### Document passage
Biden won't accept nomination in Milwaukee
DNC Convention could become completely virtual
In another blow to an event that once promised to put Milwaukee in the national spotlight, Joe Biden has canceled plans to accept the Democratic nomination for president in person at the party's national convention, due to concerns about the coronavirus.
Other speakers who had been planning to come to Milwaukee also won't travel to the city according to the Democratic National Convention Committee.
"From the very beginning of this pandemic, we put the health and safety of the American people first. We followed the science, listened to doctors and public health experts, and we continued making adjustments to our plans in order to protect lives. That’s the kind of steady and responsible leadership America deserves. And that’s the leadership Joe Biden will bring to the White House," DNC Chair Tom Perez said in a statement.
Biden is expected to accept the nomination from his home in the state of Delaware. Details about the location of the speech will be released at a later time.
Biden’s appearance in Milwaukee was one of the few remaining parts of the convention that would have been in-person. The DNC has vastly scaled back the event from a 50,000-person, four-day party to a virtual reminder of how much the pandemic has changed the world.

### Task
Continue the news story about Biden skipping the convention in Milwaukee, starting after its last sentence.

### Data excerpts
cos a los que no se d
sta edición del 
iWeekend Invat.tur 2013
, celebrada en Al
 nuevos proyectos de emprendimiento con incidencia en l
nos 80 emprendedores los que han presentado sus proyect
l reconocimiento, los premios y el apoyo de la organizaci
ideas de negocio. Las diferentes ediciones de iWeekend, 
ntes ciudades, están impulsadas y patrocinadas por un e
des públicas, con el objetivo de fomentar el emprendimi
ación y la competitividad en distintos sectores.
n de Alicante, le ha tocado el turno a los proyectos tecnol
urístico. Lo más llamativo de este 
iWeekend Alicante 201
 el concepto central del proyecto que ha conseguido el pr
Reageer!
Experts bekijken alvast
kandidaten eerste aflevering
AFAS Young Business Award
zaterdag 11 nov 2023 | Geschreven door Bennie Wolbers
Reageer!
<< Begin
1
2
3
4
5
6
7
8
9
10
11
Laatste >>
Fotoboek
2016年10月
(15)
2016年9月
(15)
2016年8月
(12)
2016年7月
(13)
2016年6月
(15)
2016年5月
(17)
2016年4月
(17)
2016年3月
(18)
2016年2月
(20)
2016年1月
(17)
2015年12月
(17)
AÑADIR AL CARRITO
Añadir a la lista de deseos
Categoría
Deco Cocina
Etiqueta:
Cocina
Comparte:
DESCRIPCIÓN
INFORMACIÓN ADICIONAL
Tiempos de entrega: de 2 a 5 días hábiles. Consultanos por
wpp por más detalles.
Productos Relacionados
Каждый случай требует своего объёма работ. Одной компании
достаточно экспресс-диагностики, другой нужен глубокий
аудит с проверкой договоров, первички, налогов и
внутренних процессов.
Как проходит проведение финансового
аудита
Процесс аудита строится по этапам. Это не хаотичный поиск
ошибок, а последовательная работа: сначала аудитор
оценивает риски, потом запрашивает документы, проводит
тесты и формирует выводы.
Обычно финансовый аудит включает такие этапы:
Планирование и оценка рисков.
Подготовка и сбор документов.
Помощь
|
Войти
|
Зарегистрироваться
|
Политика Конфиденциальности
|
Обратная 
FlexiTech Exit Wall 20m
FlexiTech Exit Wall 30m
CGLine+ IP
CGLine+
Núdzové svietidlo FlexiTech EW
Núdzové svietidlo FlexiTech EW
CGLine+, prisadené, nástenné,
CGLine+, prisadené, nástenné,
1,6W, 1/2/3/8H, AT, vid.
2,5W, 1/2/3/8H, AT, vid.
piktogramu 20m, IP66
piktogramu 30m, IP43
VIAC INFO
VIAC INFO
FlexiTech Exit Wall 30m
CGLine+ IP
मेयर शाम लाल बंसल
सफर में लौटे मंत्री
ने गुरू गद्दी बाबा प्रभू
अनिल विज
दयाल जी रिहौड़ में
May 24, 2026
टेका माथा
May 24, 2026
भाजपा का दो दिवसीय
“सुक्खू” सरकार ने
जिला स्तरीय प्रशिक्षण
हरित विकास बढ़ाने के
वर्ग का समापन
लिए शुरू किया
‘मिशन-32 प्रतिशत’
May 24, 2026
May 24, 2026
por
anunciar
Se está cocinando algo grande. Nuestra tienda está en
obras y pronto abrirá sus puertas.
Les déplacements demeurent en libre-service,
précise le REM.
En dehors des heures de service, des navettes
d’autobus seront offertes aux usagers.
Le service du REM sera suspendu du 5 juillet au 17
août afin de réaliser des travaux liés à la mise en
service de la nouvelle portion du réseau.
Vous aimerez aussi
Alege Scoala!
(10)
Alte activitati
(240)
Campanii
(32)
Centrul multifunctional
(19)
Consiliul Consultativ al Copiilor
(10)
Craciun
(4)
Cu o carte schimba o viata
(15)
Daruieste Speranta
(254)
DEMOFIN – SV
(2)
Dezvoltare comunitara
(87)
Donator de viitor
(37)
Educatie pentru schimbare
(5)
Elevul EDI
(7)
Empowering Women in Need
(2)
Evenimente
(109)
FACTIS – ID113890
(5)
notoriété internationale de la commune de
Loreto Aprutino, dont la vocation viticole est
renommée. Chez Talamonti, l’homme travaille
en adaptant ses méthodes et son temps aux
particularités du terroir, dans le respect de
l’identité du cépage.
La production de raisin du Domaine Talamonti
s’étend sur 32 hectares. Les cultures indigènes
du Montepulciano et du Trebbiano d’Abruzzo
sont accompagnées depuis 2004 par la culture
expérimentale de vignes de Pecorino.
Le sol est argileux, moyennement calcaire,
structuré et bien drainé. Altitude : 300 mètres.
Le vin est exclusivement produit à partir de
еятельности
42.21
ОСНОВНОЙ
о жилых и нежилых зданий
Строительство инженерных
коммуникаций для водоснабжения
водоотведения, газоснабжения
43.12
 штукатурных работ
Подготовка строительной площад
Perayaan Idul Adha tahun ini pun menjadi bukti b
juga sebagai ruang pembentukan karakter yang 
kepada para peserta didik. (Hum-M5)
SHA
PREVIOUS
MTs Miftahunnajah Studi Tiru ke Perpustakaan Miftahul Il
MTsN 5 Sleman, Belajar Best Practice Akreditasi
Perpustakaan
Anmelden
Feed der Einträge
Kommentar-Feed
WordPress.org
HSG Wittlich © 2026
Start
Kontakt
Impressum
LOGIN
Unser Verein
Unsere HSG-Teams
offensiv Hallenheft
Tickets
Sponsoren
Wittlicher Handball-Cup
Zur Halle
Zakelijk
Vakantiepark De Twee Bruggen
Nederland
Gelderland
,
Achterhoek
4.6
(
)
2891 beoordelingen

### Output
"2020 will always be remembered as a year of once-in-a-lifetime challenges and changes — but it will also be remembered as a time when Americans were their most compassionate and resilient selves. While we wish we could move forward with welcoming the world to beautiful Milwaukee in two weeks, we recognize protecting the health of our host community and everyone involved with this convention must be paramount," Joe Solmonese, CEO of the 2020 Democratic National Convention, said in a statement.
Milwaukee was chosen in March 2019 to host the DNC, beating out Miami and Houston. The Democratic National Committee chose the city, and the purple state of Wisconsin, where President Donald Trump had won in 2016. Before then, Republicans hadn't won Wisconsin since 1984.
The convention was expected to have an economic impact of $200 to $300 million. The pandemic has caused the committee to make several changes before today, first postponing the convention from July to the week of Aug. 17, and later announcing it would be mostly virtual.
In a statement, Gov. Tony Evers, who endorsed Biden this week, said the convention is different than imagined, but the party's commitment is putting health and safety first.
"It has never been more important for elected officials to lead by example — that’s the kind of leader Joe is, and that’s the kind of president we need. I know he will continue to have a presence in Wisconsin, virtually or otherwise, and I look forward to doing everything we can to win Wisconsin," Evers said.